The rupee depreciated steadily last week as volatility spiked on a bevy of global events, impacting the currency markets. The Indian currency hit an all-time low of 72.25 against the dollar on Monday.

It is one of the weakest performing emerging market currency, losing 3.9 per cent against the dollar since the beginning of the month. Infact, it depreciated against all major currencies, faring better only against South African rand and the Brazilian real.

The rupee faced pressure as FPIs net sold shares worth ₹5,088 crore in the past five trading sessions till Monday. It opened sharply lower on Monday as the US imposed additional tariffs on Chinese imports and cancelled the postponement of previous tariffs as a reaction to China’s retaliatory tariff on imports from America.

However, stimulus measures announced by Finance Minister Nirmala Seetharaman on Friday and US President Donald Trump’s latest statement on the possibility of renewed trade talks with China, calmed the markets and the Indian currency recovered to close at 71.48 on Tuesday. The announcement of the RBI approving the transfer of ₹1.76 lakh crore to the Indian government comes as an icing on the cake as it is expected to significantly boost the liquidity condition.

Fed watch

Theminutes of the FOMC meeting released last Wednesday showed that the committee members were divided about the July rate cut, raising doubts over the possibility of further interest rate cut in September meeting and fuelling short-term rally in dollar.

In his statement at the Jackson Hole economic symposium, Fed Chair Powell reiterated that the US economy is in a strong position and acknowledged that global growth has been deteriorating. He also stated that there’s no fixed rule book for trade uncertainties.

However, he stopped short of giving any clue about future interest-rate path by stating that he “will act as appropriate to sustain the expansion”.

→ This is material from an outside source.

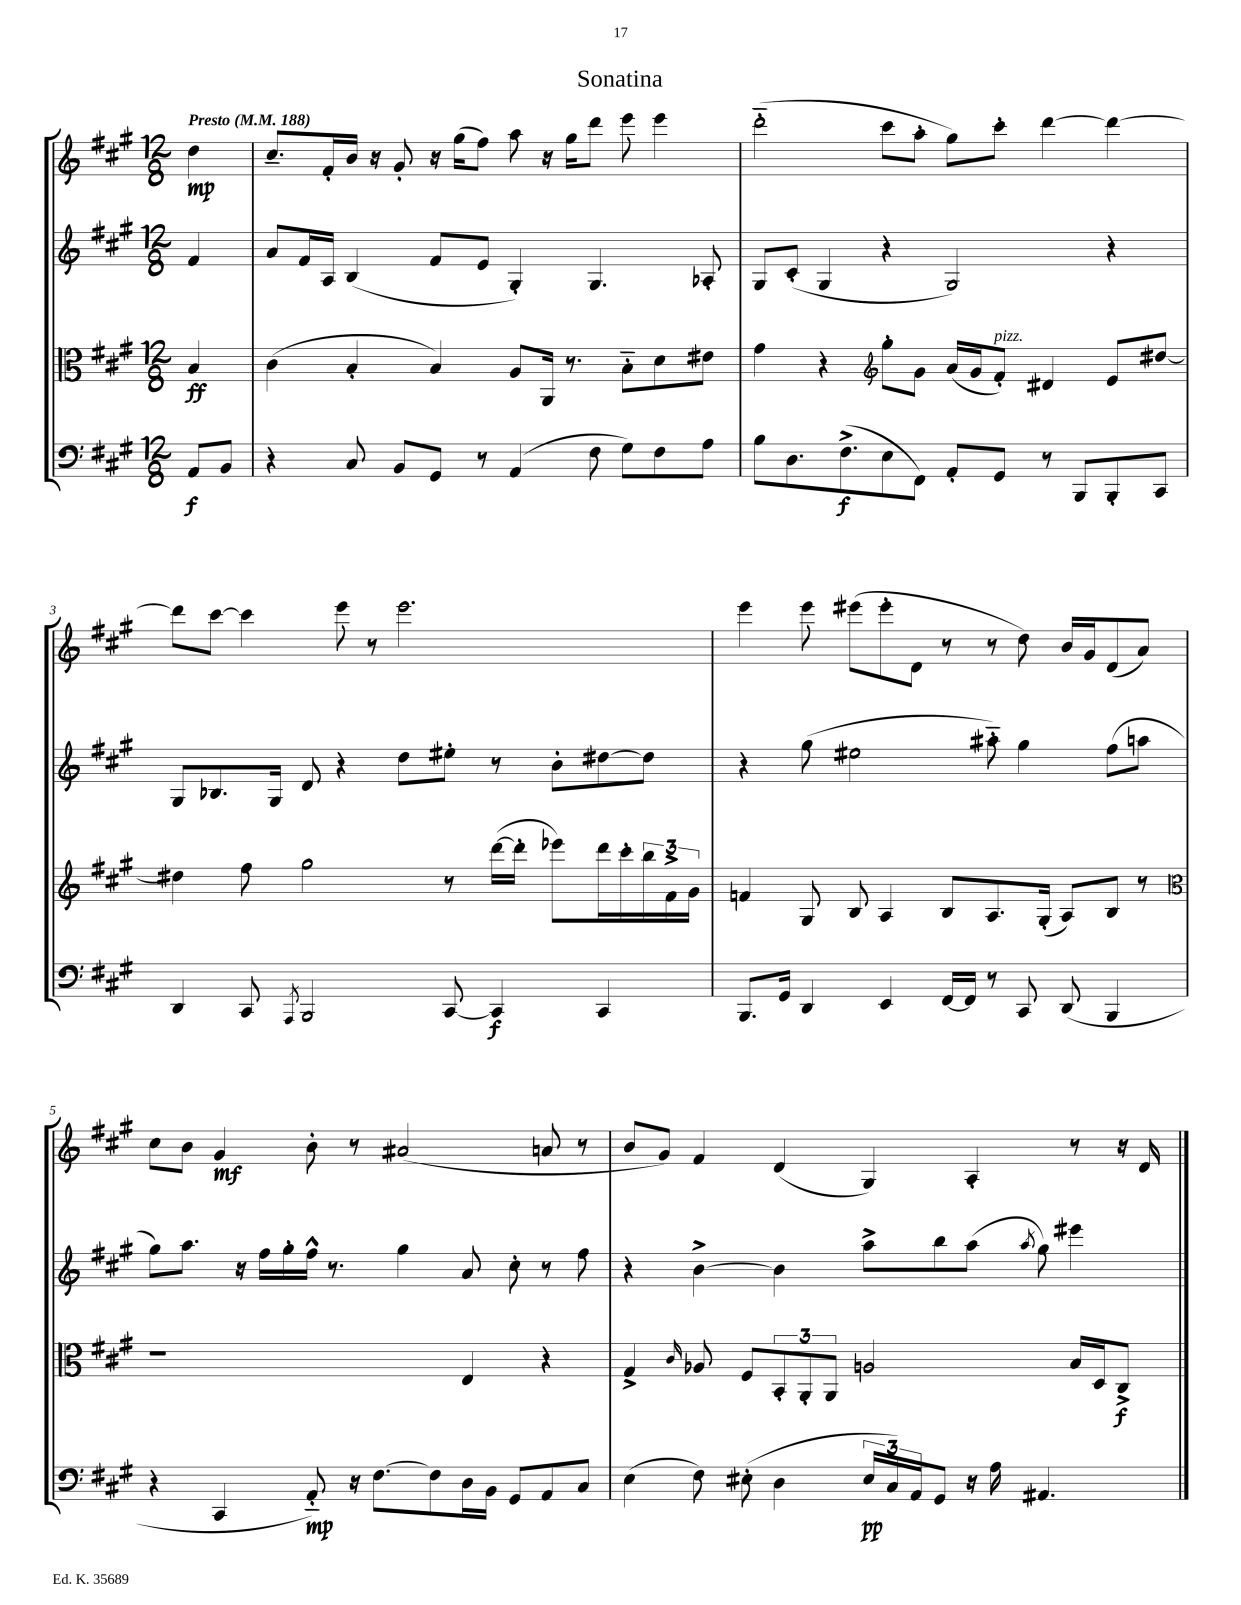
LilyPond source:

The dollar index broke out of the critical 98 level, and sustained above that level for three trading sessions last week. But the dollar faced selling pressure on Friday as China placed additional tariff on $75 billion worth of imports from US from September 1. In response, the US imposed additional 5 per cent tariff on the existing $250 billion worth of products, and the remaining $300 billion of imports, which was to be taxed at 10 per cent, will be taxed at 15 per cent.

Technically, there’s a noticeable rejection in price between 98.25 and 98.45. As of result of that, weekly closing of the index was below 98, arresting the bullish momentum. Hence, until dollar index breaches 98.50 on closing basis, it will stay within consolidation range, increasing the probability of a decline to 97.10 in coming days.

Dynamic 50-day moving average support occurs at the same level. Immediate support is at 97.80, where the 20-day moving average is placed. Below 97.80 and 97.10, previous price action low at 96.50 is a reasonable support.

Outlook

The rupee is gaining traction after hitting a lifetime low 72.25 from where the recovery looks very sharp. On Tuesday, the currency opened higher at 71.72 against previous day’s close of 72.02, and after hitting an intra-day low of 71.87, it continued to appreciate, marking an intra-day high of 71.45 before closing at 71.48.

The new measures from the government seem to have instilled confidence and the price action indicates increased buying interest for the rupee, as we could observe a candlestick pattern in the chart, denoting a reversal in trend in favour of rupee. The rupee will trade with a positive bias until it stays above 72. With nearest resistance coming at 71.40, the Indian currency could consolidate between 71.40 and 72 for a while before trending in any direction. Fibonacci retracement level of 23 per cent of previous swing falls at 71.30 and, hence, rupee will find resistance zone between 71.30 and 71.40.